Olympic and Tour de France cycling hero Bradley Wiggins has withdrawn from a controversial tax-avoidance scheme, he said today.
The 32-year-old was criticised last week after it was revealed he was using a scheme named Twofold First Services, reportedly owned by a company based in the Cayman Islands.
He told The Guardian: "I had a small investment in Twofold, following guidance from my professional advisers.
"I had, however, claimed no tax relief of any amount in regard to this investment. Given the concerns raised about it, I have now instructed my advisers to withdraw me from the scheme with immediate effect."
In an interview with the newspaper Wiggins went on to describe his frustration at the revelations of Lance Armstrong's organised doping.
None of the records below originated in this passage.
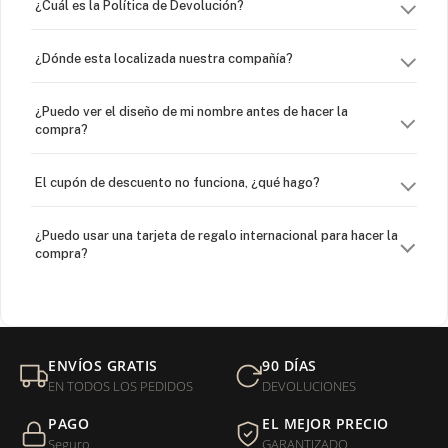
¿Cuál es la Política de Devolución?
¿Dónde esta localizada nuestra compañía?
¿Puedo ver el diseño de mi nombre antes de hacer la
compra?
El cupón de descuento no funciona, ¿qué hago?
¿Puedo usar una tarjeta de regalo internacional para hacer la
compra?
¿Venden cadenas separadas?
Mi orden fue devuelta por USPS, ¿qué hago para que sea
ENVÍOS GRATIS
90 DÍAS
entregada?
EN TODOS LOS PEDIDOS
DEVOLUCIONES
PAGO
EL MEJOR PRECIO
¿Sus productos son libres de níquel?
Seguro
GARANTIZADO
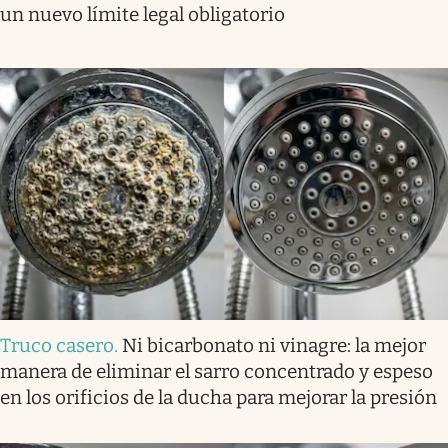
un nuevo límite legal obligatorio
Truco casero
.
Ni bicarbonato ni vinagre: la mejor
manera de eliminar el sarro concentrado y espeso
en los orificios de la ducha para mejorar la presión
He said: "The anger is more: I've got to pick up the pieces. He's still a multi-millionaire, and he's not here to answer the questions. I can't not answer them because I've got to go and race next year, and I hate talking about it."
The cyclist, who is the strong favourite to win the BBC Sports Personality of the Year award, said there were a number of drawbacks to his success.
He said: "I wouldn't say I wish I hadn't won the Tour, but sometimes, especially with recent events, the Lance Armstrong stuff, I find it hard being the winner of the Tour and everything that goes with it.
"I wanted to be the winner for the challenge of what the sporting event is about and how hard you can train to do that, and I never wanted all the stuff that went with it."
He also revealed that he finds it difficult to cope with being recognised by fans when he is out with his family.
He said: "They ask your wife to take the photo, which is a bit rude. And after a while that becomes tiresome, especially when you're having a pizza with your children, or you have to have a photo with somebody else's kids while yours stand to the side."
He added: "There comes a point when I've got to start getting on with my life. It would be hard to live my life as it is forever."